/---
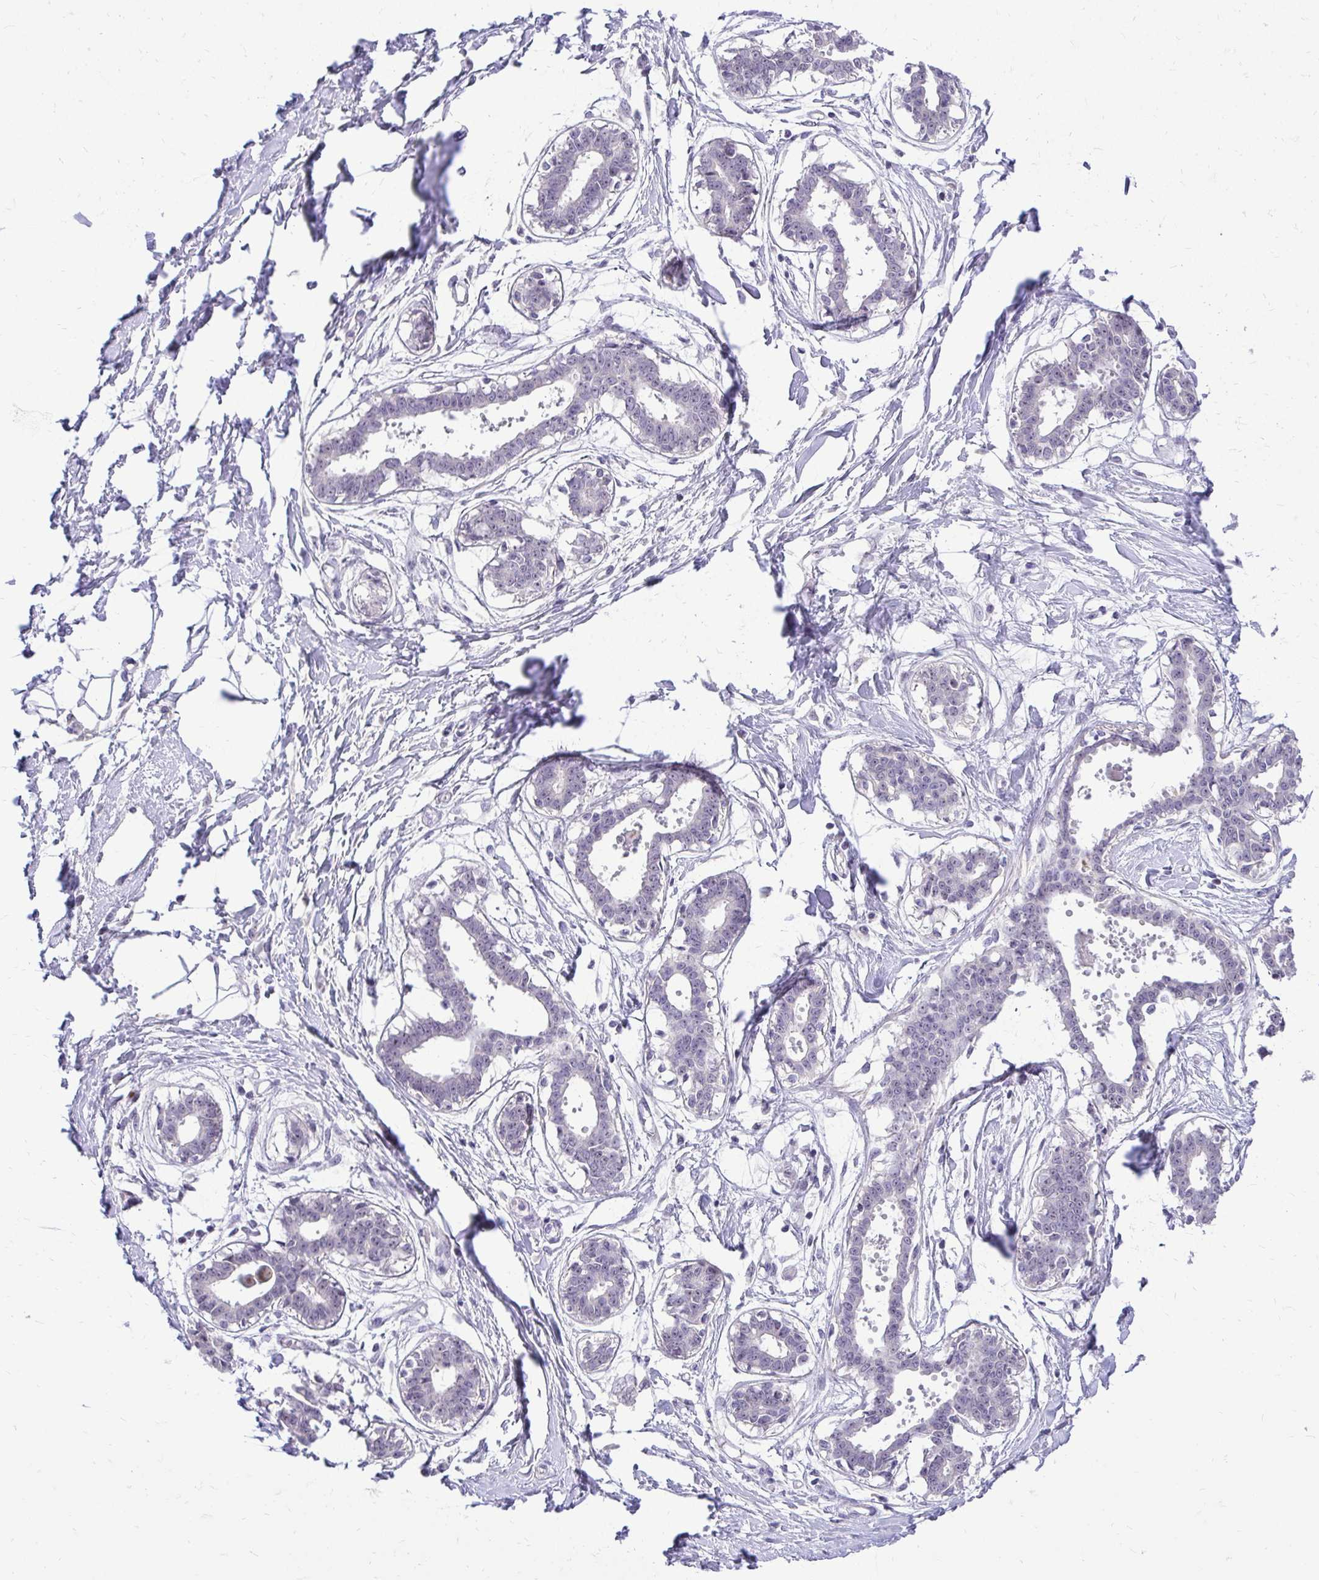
{"staining": {"intensity": "negative", "quantity": "none", "location": "none"}, "tissue": "breast", "cell_type": "Adipocytes", "image_type": "normal", "snomed": [{"axis": "morphology", "description": "Normal tissue, NOS"}, {"axis": "topography", "description": "Breast"}], "caption": "Human breast stained for a protein using IHC shows no expression in adipocytes.", "gene": "NIFK", "patient": {"sex": "female", "age": 45}}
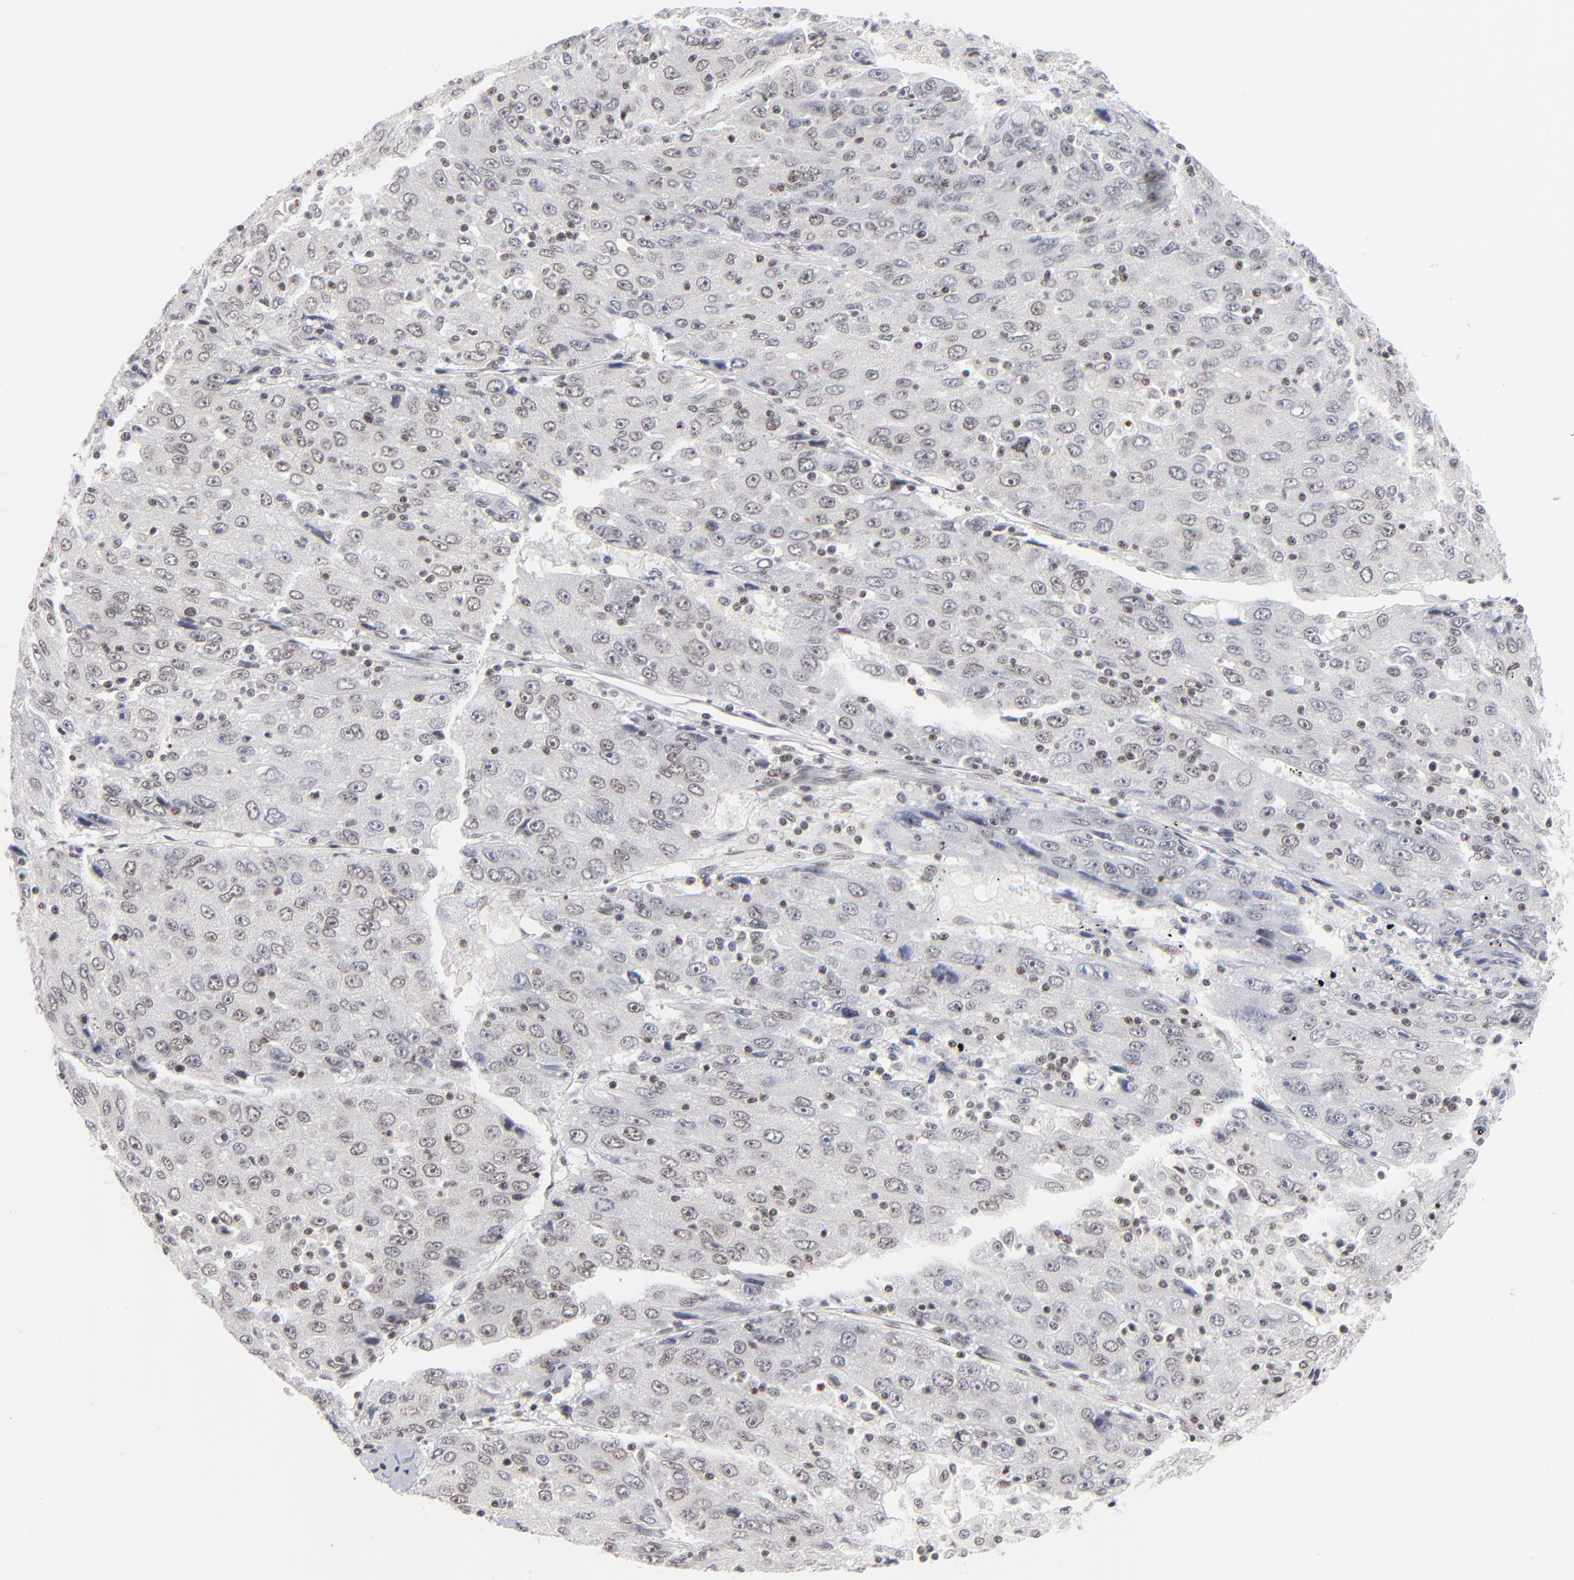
{"staining": {"intensity": "negative", "quantity": "none", "location": "none"}, "tissue": "liver cancer", "cell_type": "Tumor cells", "image_type": "cancer", "snomed": [{"axis": "morphology", "description": "Carcinoma, Hepatocellular, NOS"}, {"axis": "topography", "description": "Liver"}], "caption": "Tumor cells show no significant staining in liver hepatocellular carcinoma.", "gene": "ZNF143", "patient": {"sex": "male", "age": 49}}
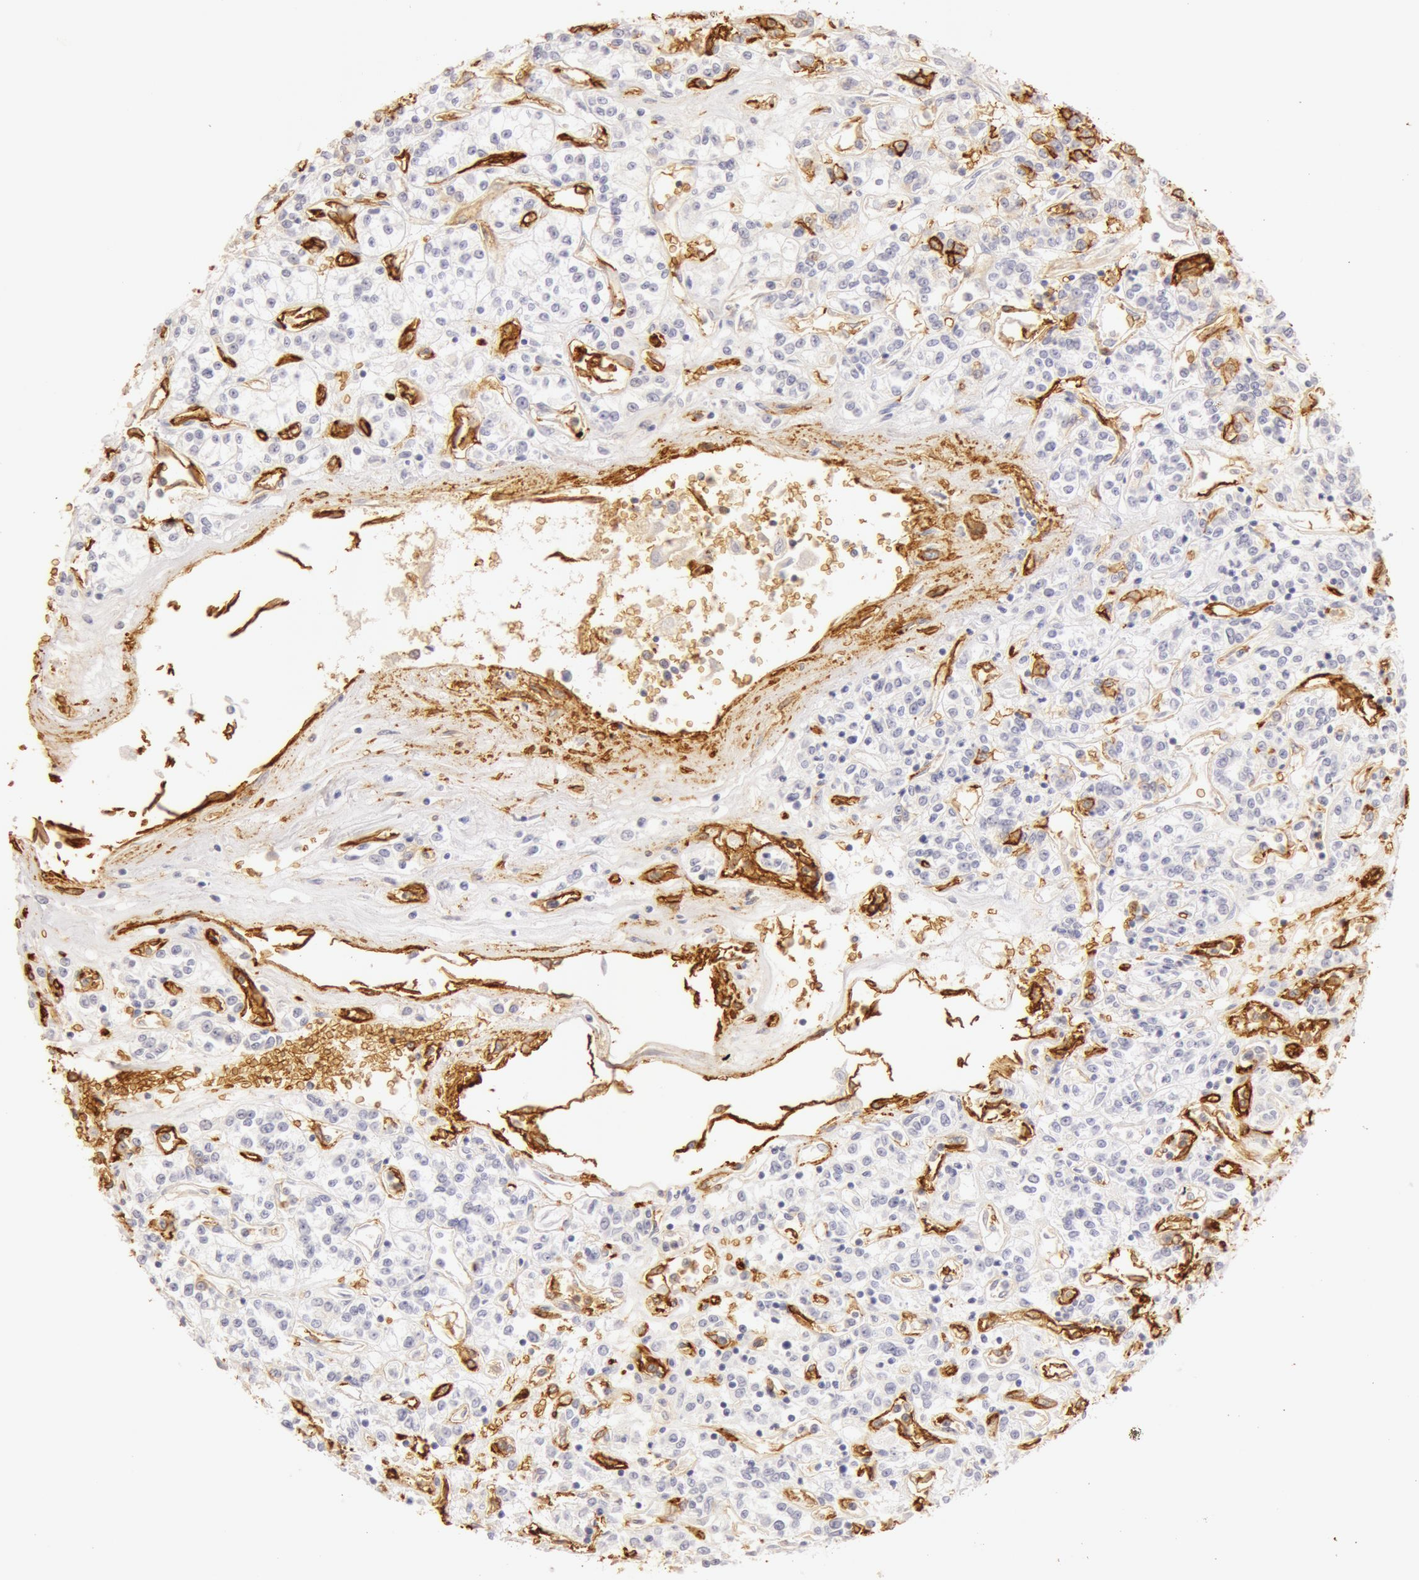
{"staining": {"intensity": "negative", "quantity": "none", "location": "none"}, "tissue": "renal cancer", "cell_type": "Tumor cells", "image_type": "cancer", "snomed": [{"axis": "morphology", "description": "Adenocarcinoma, NOS"}, {"axis": "topography", "description": "Kidney"}], "caption": "Human adenocarcinoma (renal) stained for a protein using immunohistochemistry (IHC) demonstrates no expression in tumor cells.", "gene": "AQP1", "patient": {"sex": "female", "age": 76}}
\---
◆ WORK TO COMPLETE
Print the material again word for word. Please drop every picture.

◆ ANSWER TO THIS TASK
{"staining": {"intensity": "negative", "quantity": "none", "location": "none"}, "tissue": "breast", "cell_type": "Adipocytes", "image_type": "normal", "snomed": [{"axis": "morphology", "description": "Normal tissue, NOS"}, {"axis": "topography", "description": "Breast"}], "caption": "Human breast stained for a protein using IHC shows no expression in adipocytes.", "gene": "NIFK", "patient": {"sex": "female", "age": 45}}
{"staining": {"intensity": "negative", "quantity": "none", "location": "none"}, "tissue": "liver cancer", "cell_type": "Tumor cells", "image_type": "cancer", "snomed": [{"axis": "morphology", "description": "Carcinoma, Hepatocellular, NOS"}, {"axis": "topography", "description": "Liver"}], "caption": "Tumor cells show no significant staining in liver hepatocellular carcinoma.", "gene": "ZNF143", "patient": {"sex": "male", "age": 49}}
{"staining": {"intensity": "negative", "quantity": "none", "location": "none"}, "tissue": "renal cancer", "cell_type": "Tumor cells", "image_type": "cancer", "snomed": [{"axis": "morphology", "description": "Adenocarcinoma, NOS"}, {"axis": "topography", "description": "Kidney"}], "caption": "Human adenocarcinoma (renal) stained for a protein using immunohistochemistry (IHC) demonstrates no expression in tumor cells.", "gene": "AQP1", "patient": {"sex": "female", "age": 76}}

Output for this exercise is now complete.